A população carcerária brasileira cresceu seis vezes desde 1990. Mas os crimes só aumentaram nesse período. Prisão não inibe a criminalidade?
A população carcerária cresceu, mas não de maneira suficiente. Se todos os mandados que aguardam cumprimento fossem executados, haveria mais 200 mil pessoas no sistema carcerário. Cresceu muito porque aumentou a prática de crimes. O Brasil prende mal. O projeto procura prender melhor.

Tornar crime o bullying, por exemplo, não vai na contramão desse caráter descriminalizador?
Direito penal não é solução para tudo. Perto da descriminalização que a gente fez, a criminalização foi residual. Tem gente que acha que se resolve o problema do bullying sem envolver o direito penal. Hoje se joga toda a responsabilidade para a escola. Mas ela não tem estrutura para resolver. A criminalização pode ajudar. O projeto é muito preocupado em proteger a vítima, que é a grande injustiçada do sistema penal brasileiro.

O professor Renê Dotti alega que deixou a comissão por ela ter sido pautada pela imprensa e pelo marketing do Senado, e por não ter aprofundado a discussão acadêmica. Houve isso?
Ele ficou quatro meses na comissão. Era o relator da parte geral, talvez a mais importante do projeto. Poderia ter chamado os pares acadêmicos à comissão, mas não o fez. Concordo com ele na crítica e a dirijo a ele próprio. Você não pode fazer reforma penal em 2013 às escondidas, juntar uma equipe de sábios a portas fechadas e entregar para a sociedade o fruto da sua sabedoria. Tudo tem de ser exposto de maneira transparente. Reforma às escondidas, só no tempo da ditadura.

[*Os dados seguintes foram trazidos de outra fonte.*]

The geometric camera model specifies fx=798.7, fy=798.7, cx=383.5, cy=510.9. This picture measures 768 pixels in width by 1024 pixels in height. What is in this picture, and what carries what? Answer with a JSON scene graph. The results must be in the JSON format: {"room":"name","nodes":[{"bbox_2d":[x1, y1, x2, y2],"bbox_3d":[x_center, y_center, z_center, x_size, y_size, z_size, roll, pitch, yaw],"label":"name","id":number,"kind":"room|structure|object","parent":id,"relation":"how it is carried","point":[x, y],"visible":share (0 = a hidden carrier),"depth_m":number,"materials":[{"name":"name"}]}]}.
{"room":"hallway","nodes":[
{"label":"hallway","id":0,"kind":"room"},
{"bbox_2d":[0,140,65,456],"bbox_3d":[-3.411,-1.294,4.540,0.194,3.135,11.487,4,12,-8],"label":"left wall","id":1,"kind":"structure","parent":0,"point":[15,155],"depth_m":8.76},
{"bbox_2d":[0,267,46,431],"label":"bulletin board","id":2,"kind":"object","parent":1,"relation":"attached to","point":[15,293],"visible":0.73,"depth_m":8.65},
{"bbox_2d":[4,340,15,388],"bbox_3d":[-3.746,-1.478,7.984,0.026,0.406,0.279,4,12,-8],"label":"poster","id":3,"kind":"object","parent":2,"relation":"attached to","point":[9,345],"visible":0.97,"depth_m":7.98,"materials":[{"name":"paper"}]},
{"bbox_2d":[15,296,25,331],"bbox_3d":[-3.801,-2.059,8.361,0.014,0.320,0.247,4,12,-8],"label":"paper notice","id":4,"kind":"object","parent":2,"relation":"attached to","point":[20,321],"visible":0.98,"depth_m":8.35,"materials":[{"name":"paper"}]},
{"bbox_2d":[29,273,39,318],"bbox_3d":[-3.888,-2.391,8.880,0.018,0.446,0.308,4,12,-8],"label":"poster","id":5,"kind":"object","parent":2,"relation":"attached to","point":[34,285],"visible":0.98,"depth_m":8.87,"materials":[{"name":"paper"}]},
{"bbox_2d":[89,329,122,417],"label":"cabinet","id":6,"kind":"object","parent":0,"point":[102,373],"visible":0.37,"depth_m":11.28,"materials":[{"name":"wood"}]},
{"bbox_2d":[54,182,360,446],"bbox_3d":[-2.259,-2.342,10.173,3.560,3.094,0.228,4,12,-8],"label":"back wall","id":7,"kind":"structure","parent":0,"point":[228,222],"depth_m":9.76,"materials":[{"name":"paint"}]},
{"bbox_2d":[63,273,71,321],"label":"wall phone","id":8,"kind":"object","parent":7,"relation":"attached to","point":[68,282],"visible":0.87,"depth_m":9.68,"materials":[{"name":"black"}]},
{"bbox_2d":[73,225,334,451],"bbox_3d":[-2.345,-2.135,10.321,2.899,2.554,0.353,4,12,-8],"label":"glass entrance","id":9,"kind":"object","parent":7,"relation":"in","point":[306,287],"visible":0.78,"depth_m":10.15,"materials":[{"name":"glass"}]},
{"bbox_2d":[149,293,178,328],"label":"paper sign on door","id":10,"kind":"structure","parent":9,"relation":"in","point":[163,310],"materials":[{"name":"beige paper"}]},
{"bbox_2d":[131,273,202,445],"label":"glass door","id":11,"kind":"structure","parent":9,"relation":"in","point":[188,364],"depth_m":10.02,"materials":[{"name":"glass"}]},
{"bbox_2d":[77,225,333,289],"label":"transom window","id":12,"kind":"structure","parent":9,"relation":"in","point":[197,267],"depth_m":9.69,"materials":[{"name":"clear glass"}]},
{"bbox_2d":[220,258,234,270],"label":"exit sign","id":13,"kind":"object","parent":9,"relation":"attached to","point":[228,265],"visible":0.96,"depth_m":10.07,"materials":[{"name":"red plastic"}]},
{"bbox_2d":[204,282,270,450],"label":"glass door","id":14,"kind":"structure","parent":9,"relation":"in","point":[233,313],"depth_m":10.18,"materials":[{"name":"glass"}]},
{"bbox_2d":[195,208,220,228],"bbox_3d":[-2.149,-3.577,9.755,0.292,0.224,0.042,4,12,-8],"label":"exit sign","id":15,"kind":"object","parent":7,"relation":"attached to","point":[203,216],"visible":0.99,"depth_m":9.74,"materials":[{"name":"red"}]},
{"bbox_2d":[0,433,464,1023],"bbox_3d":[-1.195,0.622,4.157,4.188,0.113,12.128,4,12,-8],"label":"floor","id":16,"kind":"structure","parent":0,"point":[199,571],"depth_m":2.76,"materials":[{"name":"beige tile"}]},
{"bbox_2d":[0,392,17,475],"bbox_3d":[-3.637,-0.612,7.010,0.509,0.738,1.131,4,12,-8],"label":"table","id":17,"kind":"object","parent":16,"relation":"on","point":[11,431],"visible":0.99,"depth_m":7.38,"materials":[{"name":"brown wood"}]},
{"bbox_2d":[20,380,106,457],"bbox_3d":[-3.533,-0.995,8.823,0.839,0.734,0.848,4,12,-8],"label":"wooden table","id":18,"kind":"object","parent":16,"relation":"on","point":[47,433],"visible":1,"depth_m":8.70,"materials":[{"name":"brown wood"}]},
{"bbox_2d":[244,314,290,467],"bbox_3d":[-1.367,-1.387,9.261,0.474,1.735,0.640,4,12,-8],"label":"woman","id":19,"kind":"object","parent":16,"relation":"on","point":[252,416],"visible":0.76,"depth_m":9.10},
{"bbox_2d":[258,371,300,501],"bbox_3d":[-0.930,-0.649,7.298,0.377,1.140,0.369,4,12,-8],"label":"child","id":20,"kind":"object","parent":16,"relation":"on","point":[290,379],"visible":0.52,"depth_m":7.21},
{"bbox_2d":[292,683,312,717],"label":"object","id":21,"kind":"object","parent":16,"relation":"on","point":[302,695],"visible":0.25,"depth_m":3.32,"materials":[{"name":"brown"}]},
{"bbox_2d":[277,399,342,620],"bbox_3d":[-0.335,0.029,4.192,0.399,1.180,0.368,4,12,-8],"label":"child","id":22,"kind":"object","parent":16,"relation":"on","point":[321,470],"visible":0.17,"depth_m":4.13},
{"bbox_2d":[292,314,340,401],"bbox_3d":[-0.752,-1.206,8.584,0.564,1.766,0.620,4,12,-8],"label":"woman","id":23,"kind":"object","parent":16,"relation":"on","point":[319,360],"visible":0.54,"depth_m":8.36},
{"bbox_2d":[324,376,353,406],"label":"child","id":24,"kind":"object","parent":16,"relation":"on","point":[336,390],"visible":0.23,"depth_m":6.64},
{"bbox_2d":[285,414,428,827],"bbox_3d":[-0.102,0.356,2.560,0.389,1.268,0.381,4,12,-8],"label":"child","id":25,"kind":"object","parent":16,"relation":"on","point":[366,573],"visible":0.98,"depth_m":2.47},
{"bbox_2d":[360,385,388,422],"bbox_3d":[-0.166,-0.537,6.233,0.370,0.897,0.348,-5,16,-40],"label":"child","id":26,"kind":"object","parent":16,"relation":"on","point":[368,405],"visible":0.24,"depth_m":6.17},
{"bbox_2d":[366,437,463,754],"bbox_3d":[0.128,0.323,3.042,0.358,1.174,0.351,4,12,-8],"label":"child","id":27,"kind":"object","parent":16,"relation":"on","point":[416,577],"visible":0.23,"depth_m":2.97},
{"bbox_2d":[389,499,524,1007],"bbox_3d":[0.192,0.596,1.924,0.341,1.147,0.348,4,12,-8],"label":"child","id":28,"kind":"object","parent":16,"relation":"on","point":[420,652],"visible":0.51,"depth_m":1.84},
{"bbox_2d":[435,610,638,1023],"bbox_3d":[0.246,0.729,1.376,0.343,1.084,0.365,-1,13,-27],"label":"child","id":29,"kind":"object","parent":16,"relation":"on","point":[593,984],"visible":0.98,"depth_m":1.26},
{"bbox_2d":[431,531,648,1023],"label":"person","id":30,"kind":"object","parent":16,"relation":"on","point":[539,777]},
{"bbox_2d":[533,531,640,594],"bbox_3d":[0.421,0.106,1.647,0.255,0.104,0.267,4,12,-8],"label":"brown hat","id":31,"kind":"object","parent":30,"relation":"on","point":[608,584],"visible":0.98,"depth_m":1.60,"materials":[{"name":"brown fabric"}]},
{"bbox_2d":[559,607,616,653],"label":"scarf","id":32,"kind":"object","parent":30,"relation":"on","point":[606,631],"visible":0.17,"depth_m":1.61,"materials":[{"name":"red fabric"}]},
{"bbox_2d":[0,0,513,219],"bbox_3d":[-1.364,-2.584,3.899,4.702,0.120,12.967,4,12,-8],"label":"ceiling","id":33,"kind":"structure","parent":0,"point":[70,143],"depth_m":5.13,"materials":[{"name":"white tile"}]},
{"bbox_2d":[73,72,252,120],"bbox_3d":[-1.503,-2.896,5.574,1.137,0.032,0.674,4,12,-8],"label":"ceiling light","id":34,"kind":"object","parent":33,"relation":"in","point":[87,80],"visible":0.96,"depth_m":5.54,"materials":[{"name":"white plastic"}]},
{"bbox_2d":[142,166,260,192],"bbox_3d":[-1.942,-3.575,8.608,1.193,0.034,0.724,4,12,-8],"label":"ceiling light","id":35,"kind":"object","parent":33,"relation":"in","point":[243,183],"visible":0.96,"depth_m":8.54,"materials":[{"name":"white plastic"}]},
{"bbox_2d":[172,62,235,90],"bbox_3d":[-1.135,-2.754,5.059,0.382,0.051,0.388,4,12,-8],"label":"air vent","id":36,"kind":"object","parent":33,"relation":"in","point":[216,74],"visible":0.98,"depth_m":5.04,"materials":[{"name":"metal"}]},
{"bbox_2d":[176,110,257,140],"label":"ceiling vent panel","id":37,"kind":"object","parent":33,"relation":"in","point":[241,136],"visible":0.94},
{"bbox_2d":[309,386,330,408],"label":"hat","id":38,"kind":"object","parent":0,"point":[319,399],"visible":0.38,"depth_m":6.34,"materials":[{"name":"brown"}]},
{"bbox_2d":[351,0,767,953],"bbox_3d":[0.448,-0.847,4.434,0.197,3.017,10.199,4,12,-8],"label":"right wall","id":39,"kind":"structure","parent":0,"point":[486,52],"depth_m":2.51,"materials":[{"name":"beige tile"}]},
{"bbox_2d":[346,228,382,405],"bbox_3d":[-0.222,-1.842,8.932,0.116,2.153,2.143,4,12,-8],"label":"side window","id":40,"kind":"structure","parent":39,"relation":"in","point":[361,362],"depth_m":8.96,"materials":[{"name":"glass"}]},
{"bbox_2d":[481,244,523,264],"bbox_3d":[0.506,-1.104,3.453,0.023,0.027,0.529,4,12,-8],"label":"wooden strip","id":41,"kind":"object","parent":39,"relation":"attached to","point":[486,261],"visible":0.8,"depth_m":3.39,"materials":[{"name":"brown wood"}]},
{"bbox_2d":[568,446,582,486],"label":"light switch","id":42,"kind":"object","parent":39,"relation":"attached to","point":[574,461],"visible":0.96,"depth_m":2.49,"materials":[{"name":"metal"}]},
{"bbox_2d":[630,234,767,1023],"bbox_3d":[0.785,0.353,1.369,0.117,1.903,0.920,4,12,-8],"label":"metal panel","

Há risco de insegurança jurídica com essa proposta, como apontam alguns críticos?
Insegurança jurídica nós temos com o Código Penal de hoje. Quem fez o Código de hoje não foi capaz de distinguir dolo e culpa, que são lições primárias do direito penal. Se o sujeito atropela, dependendo do lugar, vai responder por homicídio culposo; dependendo, vai responder por até 30 anos de cadeia.

Há críticas em relação ao fim do livramento condicional, proposto pelo projeto. Qual a vantagem de acabar com esse benefício do preso?
A gente entendeu que o livramento condicional estava mordendo o mesmo espaço da progressão de regime, só que ela é muito superior. Na progressão, o preso vai do regime mais severo para o mais brando. O projeto aumentou o lapso para a progressão de regime dos crimes violentos ou de grave ameaça. Hoje, no livramento condicional, o cara está na penitenciária e amanhã está na rua. Essa solução de ir devolvendo a pessoa à sociedade gradualmente me parece mais interessante. Não vai superlotar os presídios.

Como o senhor define o projeto do ponto de vista ideológico? Tem viés conservador e liberal ao mesmo tempo?
É um projeto de marca liberal do começo ao fim. Mas preocupado com a questão da defesa da sociedade contra a impunidade. Ele foi liberal até o ponto em que a solução reclamava solução contrária. O projeto não tem linha única. Ele foi construído com diálogos na busca de um consenso. Não foi monólogo. As penas aumentadas pelo projeto são raríssimas.  No geral, ele as diminui.